Subsequently, on June 4, 1989, following orders, the People’s Liberation Army put an end to the demonstration. Mayhem ensued. Although reports varied widely, hundreds, if not thousands, were killed. The Goddess of Democracy was destroyed during the routing of the protesters that had remained to the end, in defiance. As the drama played out on television, via satellite, the events shocked the world.
As their art student counterparts in China had been murdered in the shadow of their 33-foot-tall sculpture, in Richmond a group of VCU-affiliated artists heard the call of inspiration to stand with those who had fallen. They decided to build a replica of the lost Goddess.
The impromptu team of the willing and able worked around the clock for the next couple of days to give form to their tribute to the courage of those who had perished for the sake of freedom of expression. While the project was not sponsored by the school, wisely, VCU did nothing to discourage the gesture.
The Fan District's Goddess of Democracy (pictured above and below) stood the same height and was made of the same basic materials as the one in China had been.

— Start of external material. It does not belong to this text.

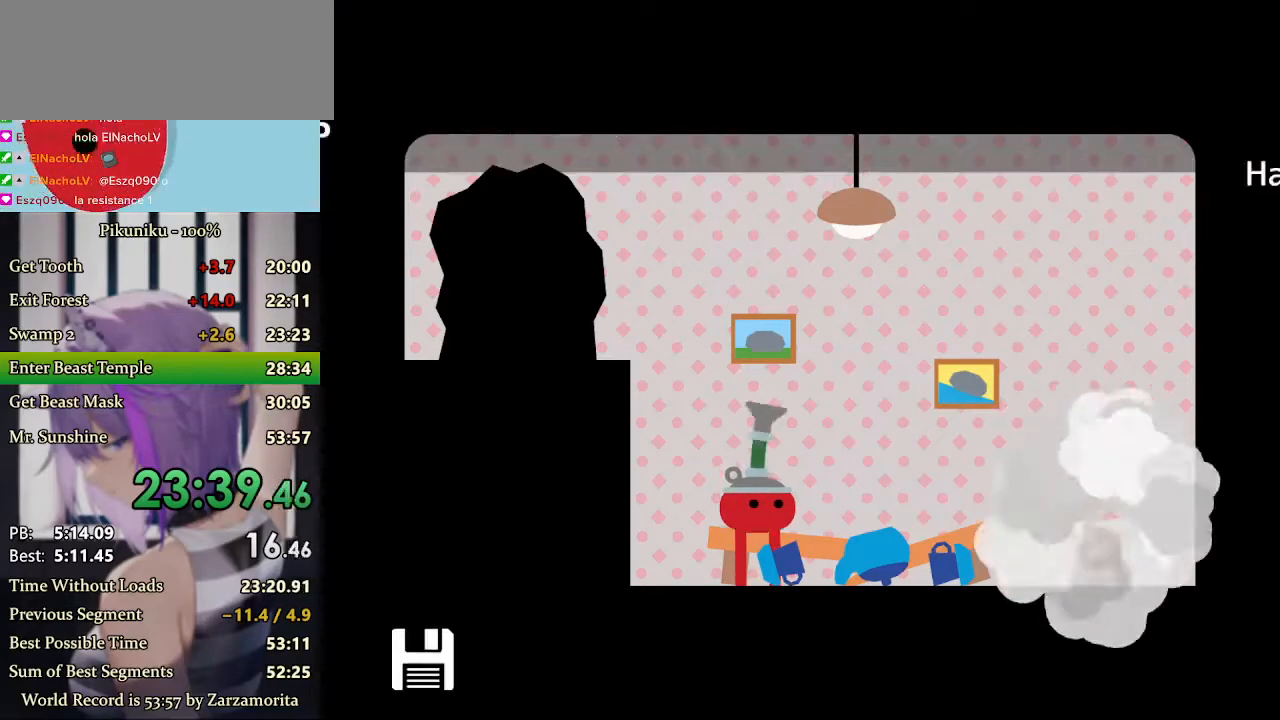
{"keys": ["left"], "events": [[33, "z", "up"], [67, "z", "down"], [133, "return", "up"], [133, "z", "up"], [200, "left", "down"], [200, "up", "down"], [333, "up", "up"]]}
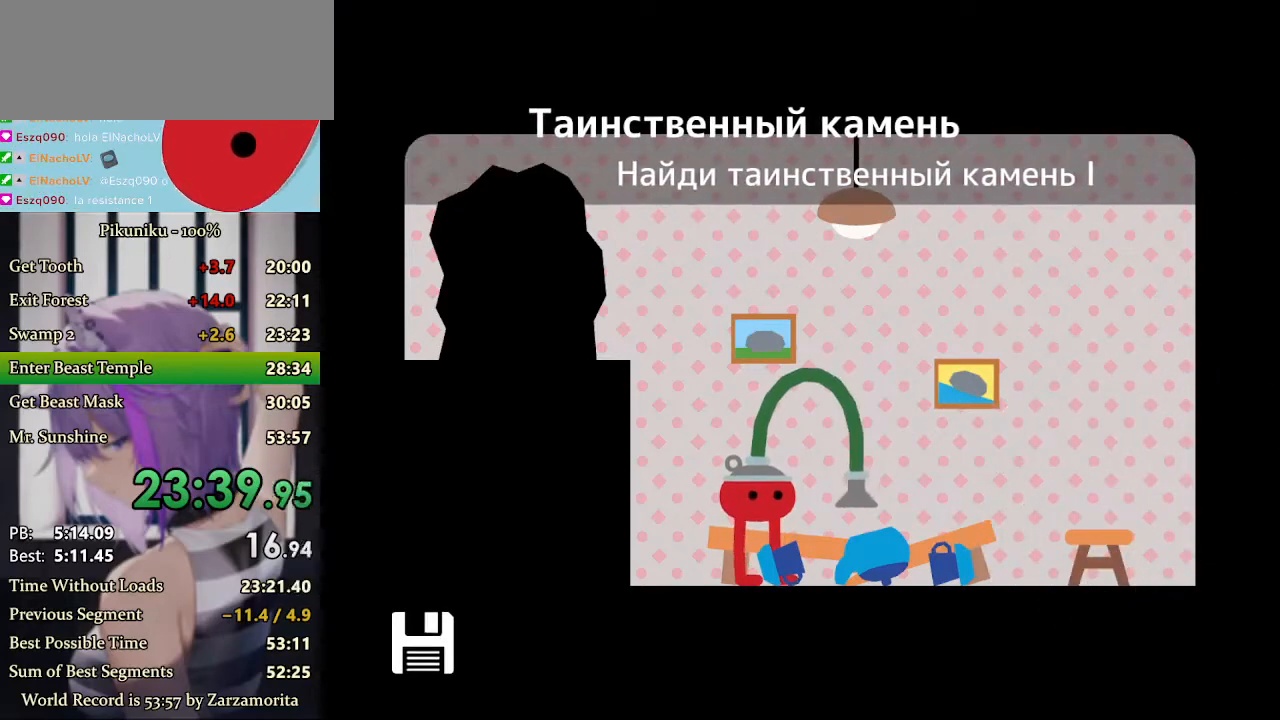
{"keys": ["left"], "events": [[67, "up", "down"], [133, "up", "up"], [333, "up", "down"], [367, "up", "up"], [433, "up", "down"], [467, "up", "up"]]}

Facing Main Street, it stood as a memorial for about a month in front of the student center. CNN had a report on it, as did many other news agencies. Its image was on front pages of newspapers all over the world.
The little placards on sticks that surrounded the sculpture were added a few days after the Goddess was completed. While it was easily one of the coolest things ever to happen in the Fan District, art-wise, but to my knowledge, nobody made a penny out of it. It was constructed and maintained entirely by volunteers.
It was also a wonderful illustration of how traditional right and left, liberal and conservative, characterizations of all things political don’t always do justice to the truth of a situation. Was the stubborn and heavy-handed Chinese government standing to the right, or to the left, of the upstart students calling for reform? When communists are the conservatives clinging to the old way, how does that play out on a spectrum of left-to-right thinking?
In 1990 I published a piece in SLANT to commemorate the first anniversary of the building of VCU's Goddess. In the article I inserted the text of a handbill that I had found posted at the site of the memorial the year before:
"On May 13, 1989, Beijing University students began an occupation of Tiananmen Square to call for democratic reforms and an end to official corruption. The ensuing peaceful and often festive protest drew world attention and gained support from the citizens and workers of Beijing. On Sunday, June 4, at 3:30 [a.m.] Chinese time, troops of the 27th Division of the People’s Liberation Army entered the square with orders to disperse the students. At approximately 6 a.m. these same troops attacked the protestors with automatic weapons, tanks, and bayonets. According to government estimates only 300 students were killed, but local medical estimates put the death toll between 500 and 1,000.
"The brutal suppression of unarmed students by a powerful totalitarian government has moved the world’s conscience. Many of the Tiananmen victims were art students who aspired to same basic freedoms which we enjoy daily. As American artists we cannot overlook, and we must never forget, the suffering and sacrifice of our brothers and sisters in Beijing. Their peaceful struggle was a cry for human rights everywhere, and their symbol, the Goddess of Democracy, was the highest artistic tribute they could pay to humanity’s noblest ideal -- freedom."
Also in that week's issue of SLANT were stories of a lighter nature. There was a piece about the then-bubbling NEA/Mapplethorpe controversy that had Sen. Jesse Helms flapping in the breeze. There was coverage of the Fan District Softball League -- the Bamboo Cafe led the Mars Division; Chetti’s led the Jupiter Division. Among that issue's advertisers were: 353-ROCK, Blab Television, the Brass Knocker, Brown Distributing, Bug Haus, Chetti’s, the Fan Market, Paradise Cafe, Price’s Market, Soble’s and South of the James.
The Goddess of Democracy on VCU’s campus in 1989 was the most successful piece of guerilla art I have seen in my travels.